_Task to complete_
An exact copy of the records below is needed, with every picture left out.

_Provided data_
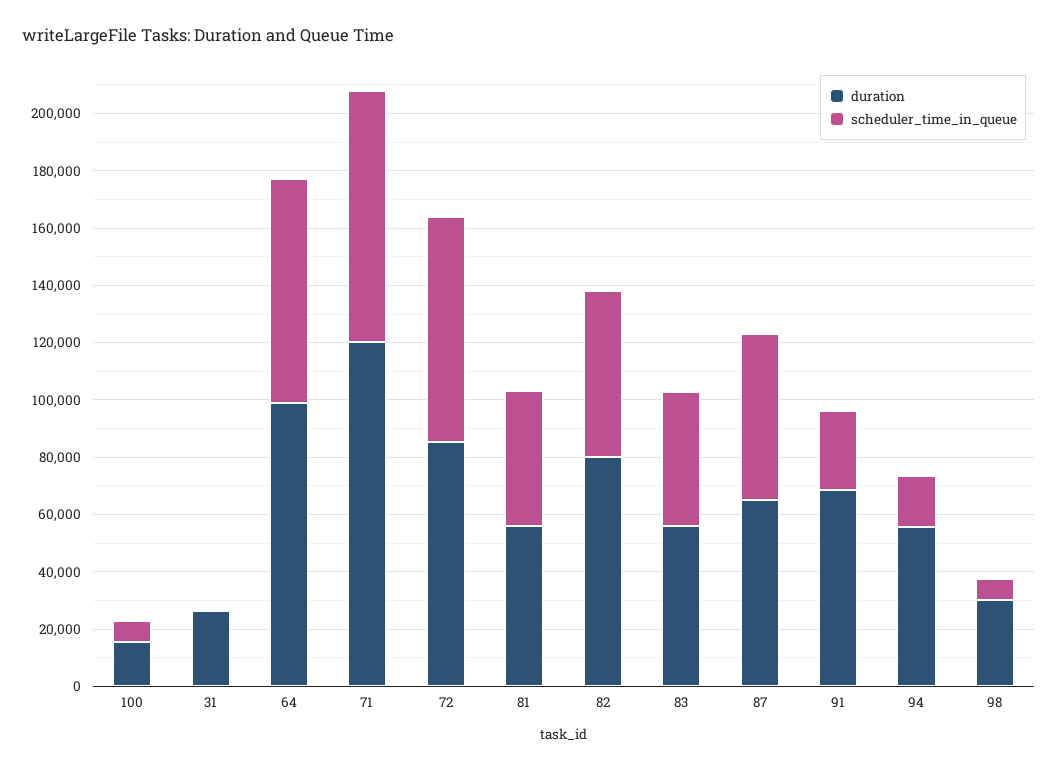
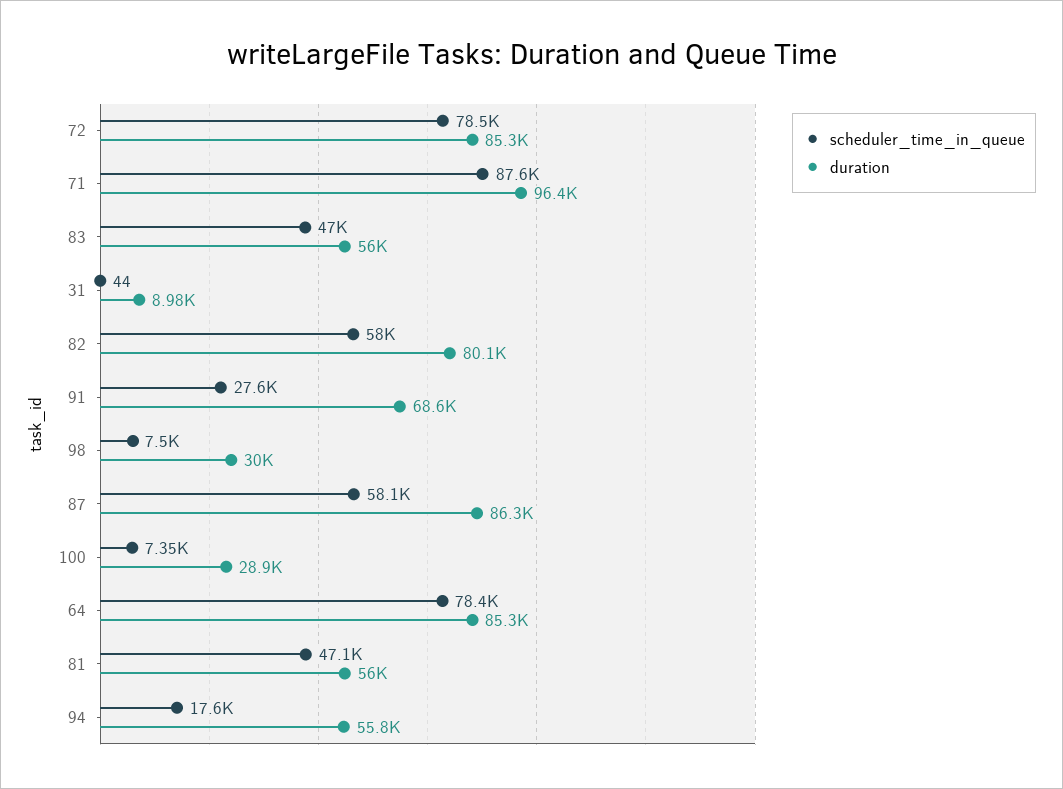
  {
    "duration": {
-     "100": 15000,
+     "100": 28900,
-     "31": 25000,
+     "31": 8980,
-     "64": 100000,
+     "64": 85300,
-     "71": 120000,
+     "71": 96400,
      "72": 85300,
      "81": 56000,
      "82": 80100,
      "83": 56000,
-     "87": 65000,
+     "87": 86300,
      "91": 68600,
      "94": 55800,
      "98": 30000
    },
    "scheduler_time_in_queue": {
      "100": 7350,
      "31": 44,
      "64": 78400,
      "71": 87600,
      "72": 78500,
      "81": 47100,
      "82": 58000,
      "83": 47000,
      "87": 58100,
      "91": 27600,
      "94": 17600,
      "98": 7500
    }
  }

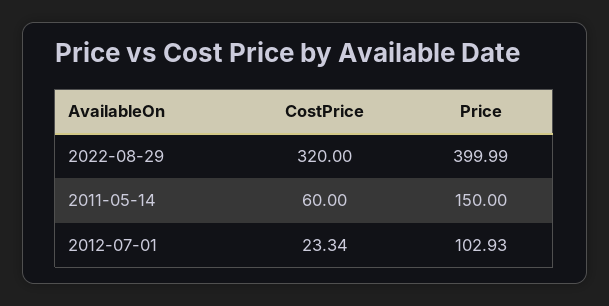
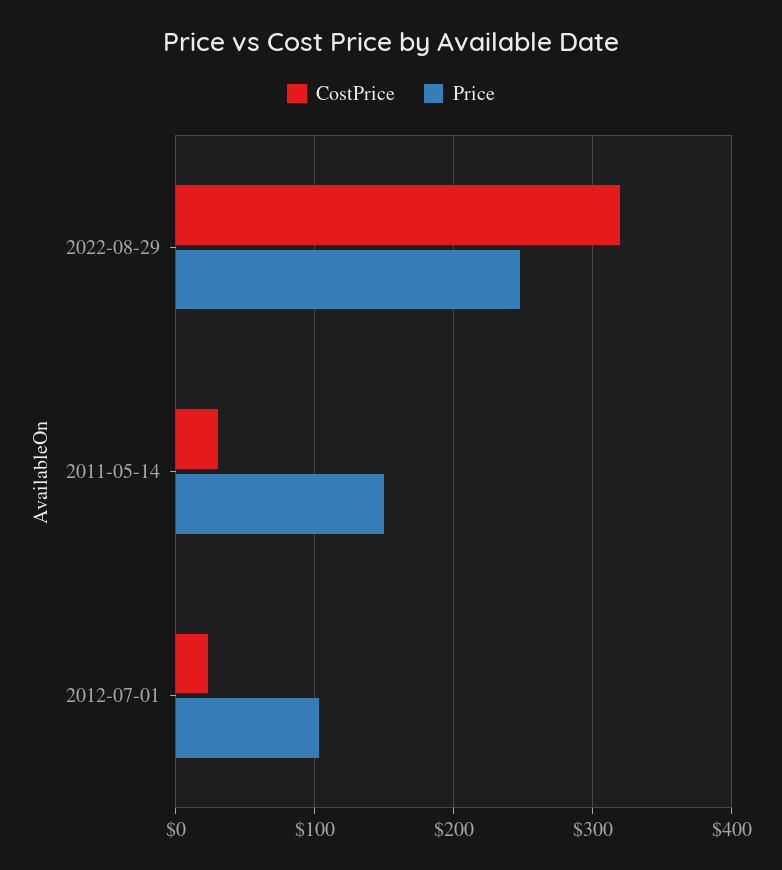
  {
    "CostPrice": {
      "2022-08-29": 320,
-     "2011-05-14": 60,
+     "2011-05-14": 30,
      "2012-07-01": 23.34
    },
    "Price": {
-     "2022-08-29": 399.99,
+     "2022-08-29": 250,
      "2011-05-14": 150,
      "2012-07-01": 102.93
    }
  }

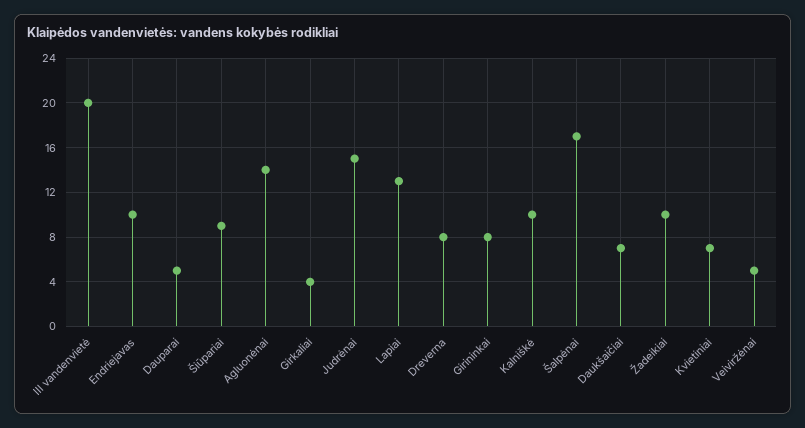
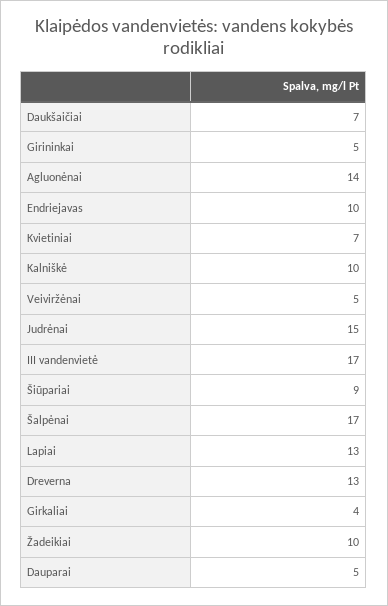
  {
-   "III vandenvietė": 20,
+   "III vandenvietė": 17,
    "Endriejavas": 10,
    "Dauparai": 5,
    "Šiūpariai": 9,
    "Agluonėnai": 14,
    "Girkaliai": 4,
    "Judrėnai": 15,
    "Lapiai": 13,
-   "Dreverna": 8,
+   "Dreverna": 13,
-   "Girininkai": 8,
+   "Girininkai": 5,
    "Kalniškė": 10,
    "Šalpėnai": 17,
    "Daukšaičiai": 7,
    "Žadeikiai": 10,
    "Kvietiniai": 7,
    "Veiviržėnai": 5
  }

_Task response_
  {
    "duration": {
-     "100": 15000,
+     "100": 28900,
-     "31": 25000,
+     "31": 8980,
-     "64": 100000,
+     "64": 85300,
-     "71": 120000,
+     "71": 96400,
      "72": 85300,
      "81": 56000,
      "82": 80100,
      "83": 56000,
-     "87": 65000,
+     "87": 86300,
      "91": 68600,
      "94": 55800,
      "98": 30000
    },
    "scheduler_time_in_queue": {
      "100": 7350,
      "31": 44,
      "64": 78400,
      "71": 87600,
      "72": 78500,
      "81": 47100,
      "82": 58000,
      "83": 47000,
      "87": 58100,
      "91": 27600,
      "94": 17600,
      "98": 7500
    }
  }

  {
    "CostPrice": {
      "2022-08-29": 320,
-     "2011-05-14": 60,
+     "2011-05-14": 30,
      "2012-07-01": 23.34
    },
    "Price": {
-     "2022-08-29": 399.99,
+     "2022-08-29": 250,
      "2011-05-14": 150,
      "2012-07-01": 102.93
    }
  }

  {
-   "III vandenvietė": 20,
+   "III vandenvietė": 17,
    "Endriejavas": 10,
    "Dauparai": 5,
    "Šiūpariai": 9,
    "Agluonėnai": 14,
    "Girkaliai": 4,
    "Judrėnai": 15,
    "Lapiai": 13,
-   "Dreverna": 8,
+   "Dreverna": 13,
-   "Girininkai": 8,
+   "Girininkai": 5,
    "Kalniškė": 10,
    "Šalpėnai": 17,
    "Daukšaičiai": 7,
    "Žadeikiai": 10,
    "Kvietiniai": 7,
    "Veiviržėnai": 5
  }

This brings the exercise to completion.